SINGAPORE – Cholesterol has a bad reputation, but the waxy, fatty substance is needed to build cells, produce hormones and boost brain health.

In fact, the brain is the most cholesterol-rich organ in the body, containing 20 per cent of the substance.

But little is understood about how cells such as neurons contain the right amount of cholesterol needed. Abnormal distributions of cholesterol in the nerve cells have been linked to Alzheimer’s disease and other forms of dementia.

Over three years of peering at cells through a microscope, four scientists from Nanyang Technological University’s (NTU) Lee Kong Chian School of Medicine have uncovered three key proteins and their mechanisms that control the amount of cholesterol and how it moves within a cell.

They suspect that these proteins may not be communicating the way they should for people who have heart disease or dementia. Some of the proteins could be missing or in excess, for instance.

“The study has implications in terms of understanding the development of neuro-degenerative disorders and cardiovascular disease, which are highly associated with the abnormal distribution of cholesterol,” said the study’s lead, Associate Professor Yasunori Saheki.

He is hoping that the proteins can be further researched and used in future therapies against such diseases. For example, if it is possible for scientists to detect a protein going haywire before it affects cholesterol in a neuron, they could work on targeted solutions to restore the protein’s functions.

Prof Saheki, who specialises in cell biology and neuroscience, noted that there is currently no cure for Alzheimer’s nor good biomarkers available to predict the disease.

High-cholesterol diets increase cholesterol levels in blood, which can eventually lead to heart attacks and stroke. Among people with high cholesterol, a small portion of them cannot react well to cholesterol-reducing drugs because they lack the receptors that enable the cells to take in the substance.

The researchers used a protein-based cholesterol probe, or sensor, to visualise cholesterol distribution in the cells.
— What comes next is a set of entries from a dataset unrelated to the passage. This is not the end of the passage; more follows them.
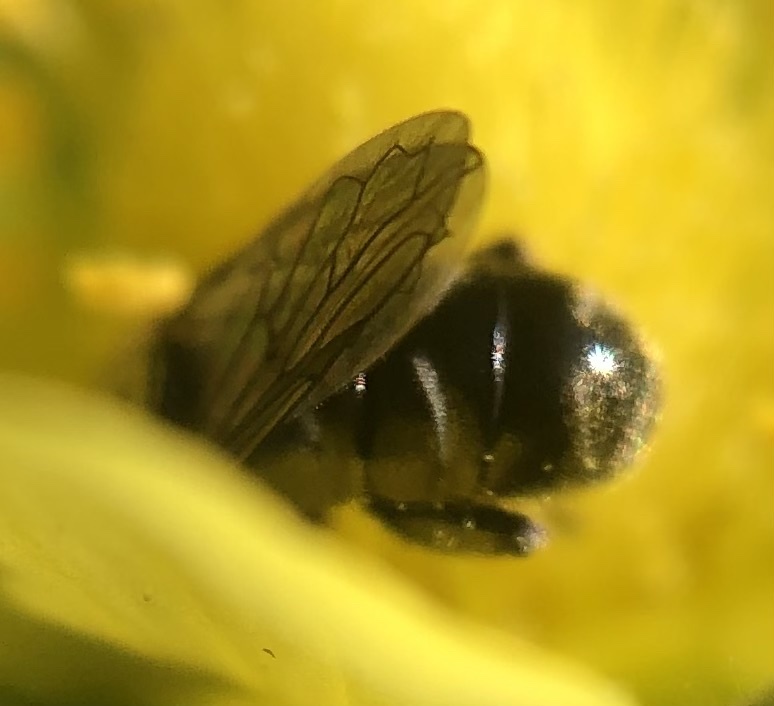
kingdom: Animalia
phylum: Arthropoda
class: Insecta
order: Diptera
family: Syrphidae
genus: Eumerus
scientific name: Eumerus
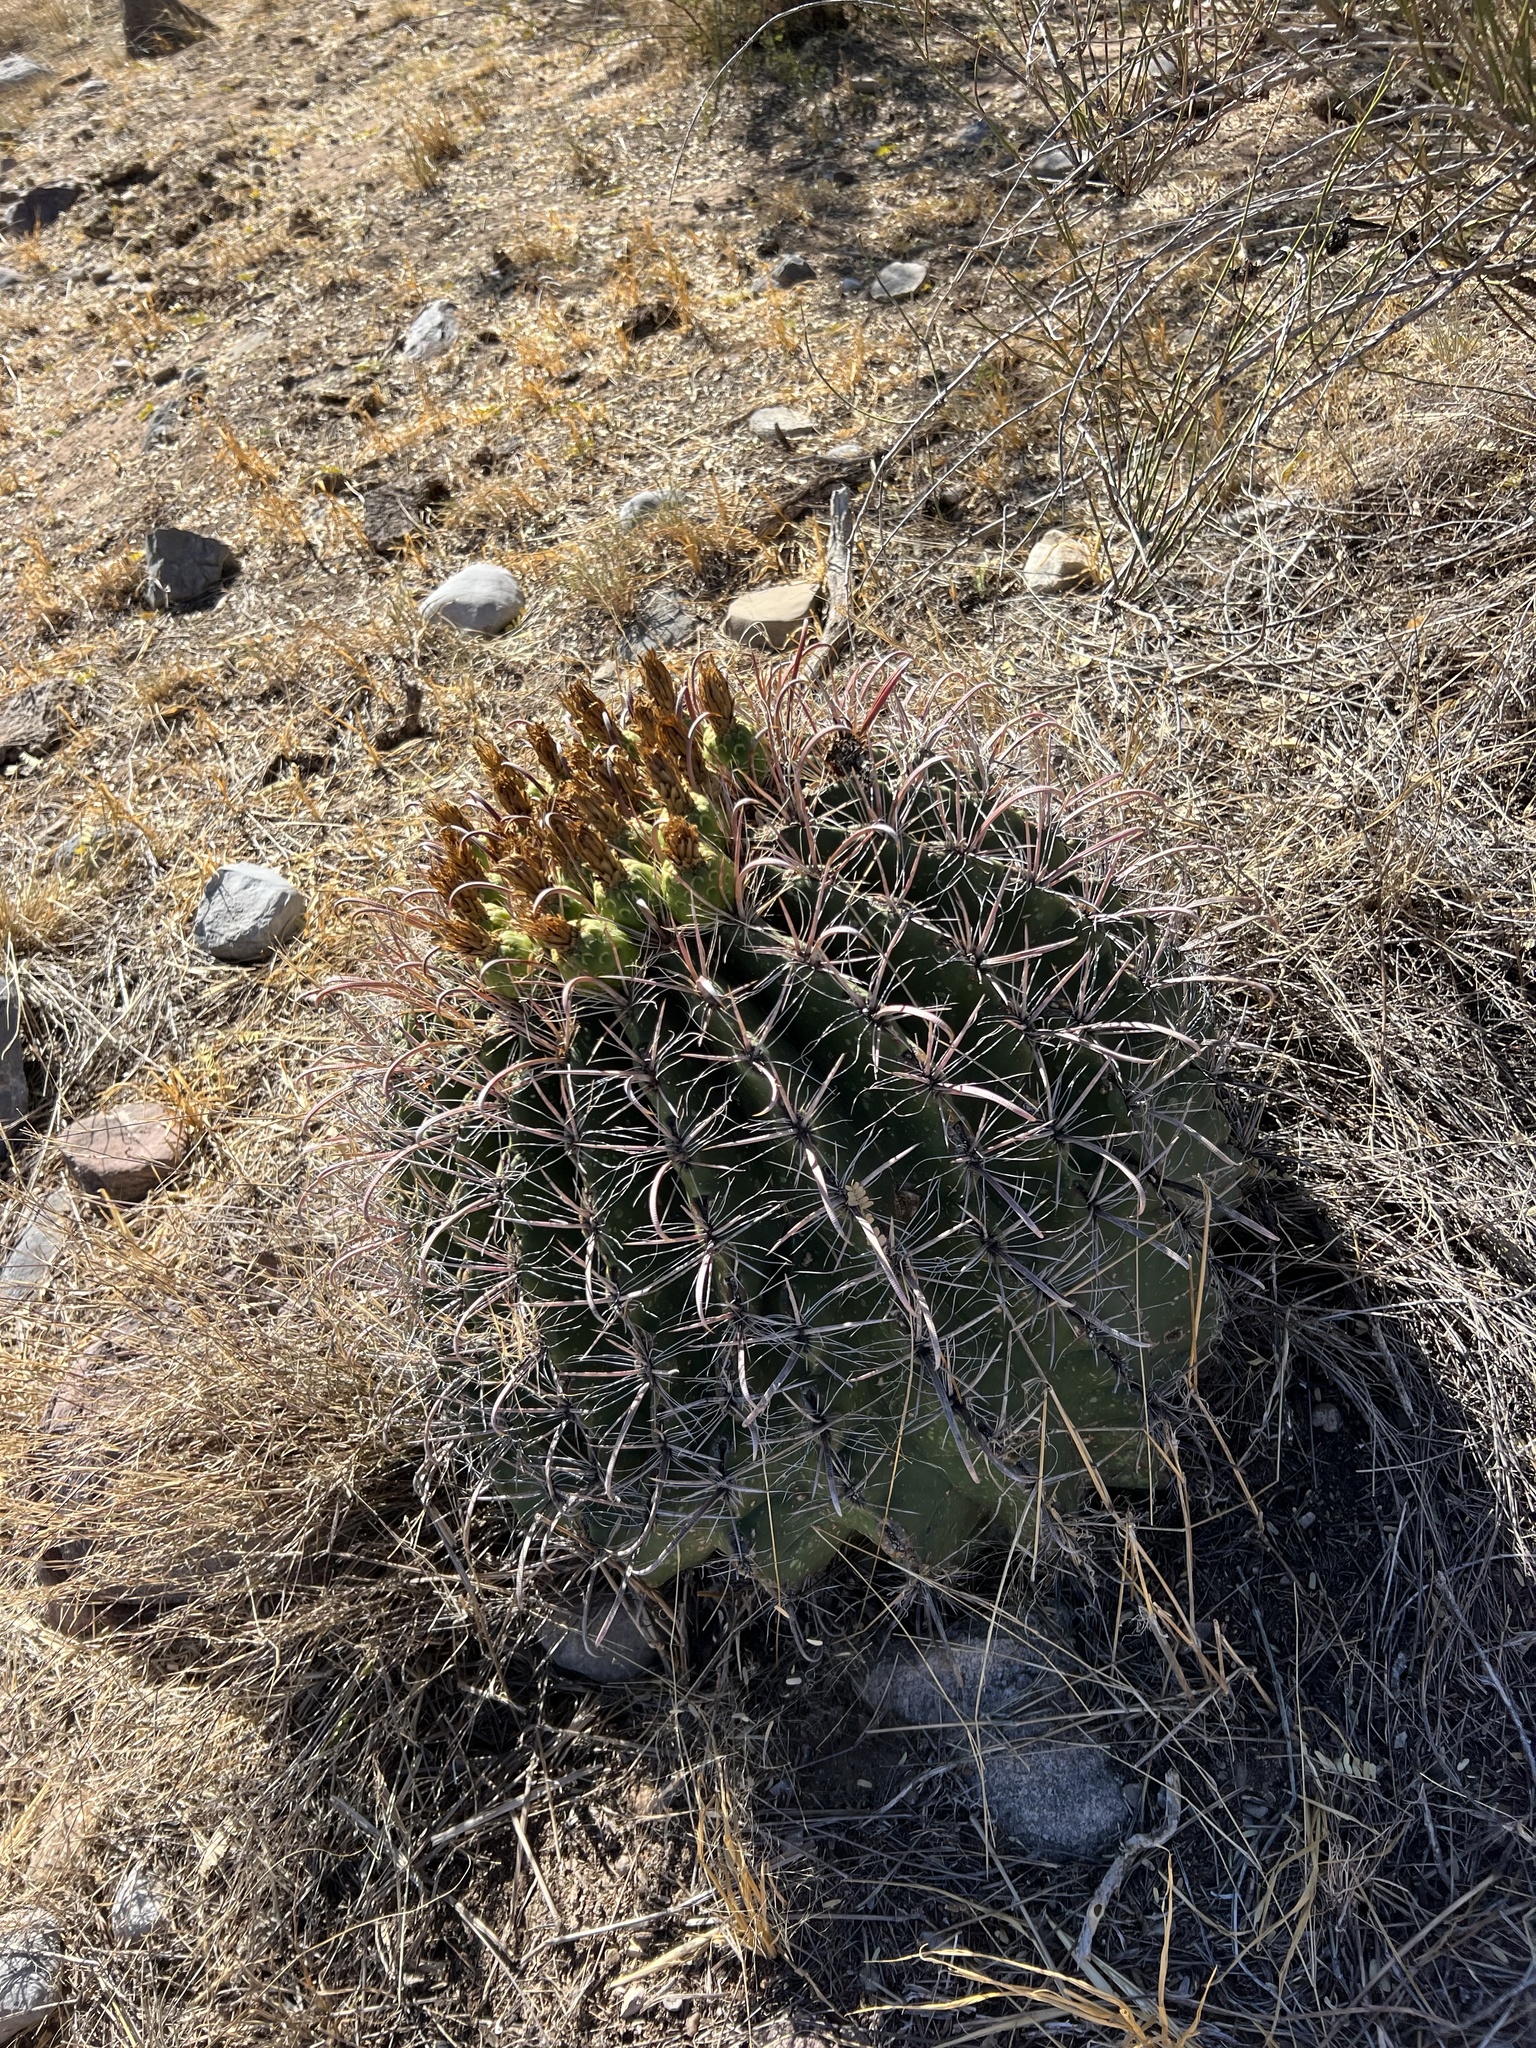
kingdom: Plantae
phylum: Tracheophyta
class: Magnoliopsida
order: Caryophyllales
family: Cactaceae
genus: Ferocactus
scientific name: Ferocactus wislizeni
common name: Candy barrel cactus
Doing this, they identified three proteins, called ORP9, OSBP and GRAMD1, and observed that these control the distribution of cholesterol in cells.

Research fellow Tomoki Naito, the study’s first author, turned the proteins on and off in the cell to uncover each protein’s pathway and behaviour.

When ORP9 is deactivated, OSBP becomes hyperactive, leading to excessive amounts of cholesterol transported to other parts of the cell, disrupting its distribution. And cells without the GRAMD1 protein had an abnormal distribution of cholesterol in crucial parts of the cell, such as the cell membrane.

Commenting on the study, Professor Tan Huay Cheem, a senior consultant at the National University Heart Centre, Singapore, said: “Should some of these proteins be deactivated or deficient, some form of gene-modifying therapy re-introducing these proteins could help. GRAMD1, if deficient, could perhaps be re-introduced in the form of injectables that can hopefully be taken up by the cells.”

But he stressed that these clinical possibilities are still speculative.

The team’s findings were published in the scientific journal Nature Communications in September. The study was done in collaboration with two researchers from the NTU School of Biological Sciences.

The team plans to study diseased cells from Alzheimer’s or heart disease patients to further investigate how the proteins behave in those cells. They may obtain the cells from a consortium in the United States or from colleagues here who work on human genetics.

“We know there are missing components in our understanding, and we want to discover that. We think we have built foundational knowledge that is sufficient to answer the question of how neurons distribute cholesterol, which is an age-old mystery,” said Prof Saheki.

Associate Professor Guillaume Thibault, a cell biologist from the School of Biological Sciences who is not involved in the study, said: “The next logical step is to investigate whether modulating these key proteins can restore normal cholesterol levels in disease-affected cells. Such research could pave the way for innovative therapeutic strategies targeting a range of cholesterol-related diseases.”

He added that while there is some way to go before the research reaches the clinical stage, it is an important step forward.

Prof Tan said: “Modern medicine advancement is often rooted in foundational basic science research. For clinicians like myself, we are always looking for a therapeutic agent that can potentially lower the amount of bad cholesterol in the blood.”